Treatment Approaches
Two distinct strategies now exist for treating TTR amyloidosis, and they work at different stages of the problem.
The first approach uses stabilizer drugs. These medications bind to the transthyretin tetramer and essentially hold the four protein pieces together, preventing them from falling apart into the misfolding-prone fragments that form amyloid. Tafamidis is the most established drug in this class. In clinical trials, patients who started tafamidis early had a median survival of roughly 67 months from treatment, compared to about 35 months in those who initially received a placebo before switching to the drug. That gap highlights how much early treatment matters.
The second approach uses gene silencer drugs. Rather than stabilizing the protein, these medications reduce how much transthyretin the liver produces in the first place, cutting levels by 80 to 90%. Vutrisiran is one such drug used for cardiac amyloidosis. By dramatically lowering the total supply of the protein, there is far less raw material available to misfold. This approach may hold particular advantages for hereditary disease, since stabilizers leave the mutant protein present (in a more stable form), while silencers eliminate most of it entirely.

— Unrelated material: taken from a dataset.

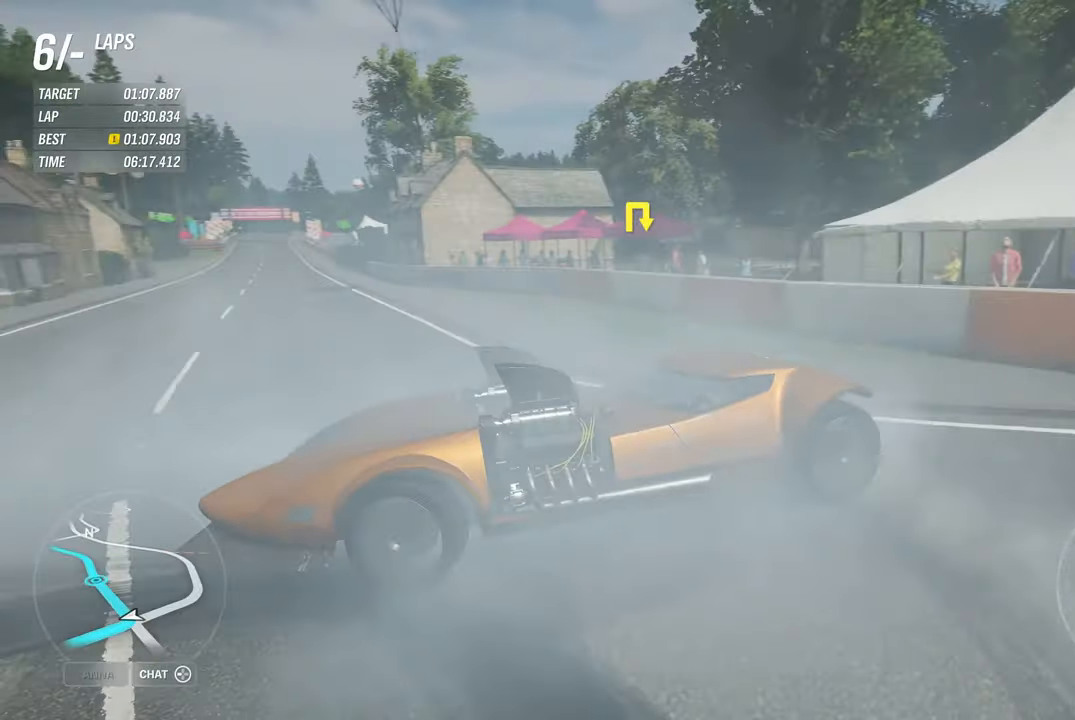
{"buttons": ["R2"], "left_stick": "right", "right_stick": "center", "events": []}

Prognosis and the Impact of Early Detection
Without treatment, median survival from diagnosis is approximately 2.5 years for patients with the Val122Ile hereditary variant and about 3.6 years for wild-type disease. These numbers are sobering, but they reflect a period when diagnosis often came late and treatment options were limited.
Modern therapies have substantially changed the outlook. In the longest follow-up data available, patients who received continuous tafamidis treatment from the start survived nearly twice as long as those whose treatment was delayed. The consistent finding across studies is that earlier diagnosis and earlier treatment lead to meaningfully better outcomes. Once significant organ damage has occurred, it becomes much harder to reverse, so catching the disease before it progresses too far is the single most important factor in long-term survival.
For people with a family history of the disease, genetic testing can identify carriers before symptoms develop. Carriers can then be monitored so that treatment begins at the first sign of organ involvement rather than years into the disease.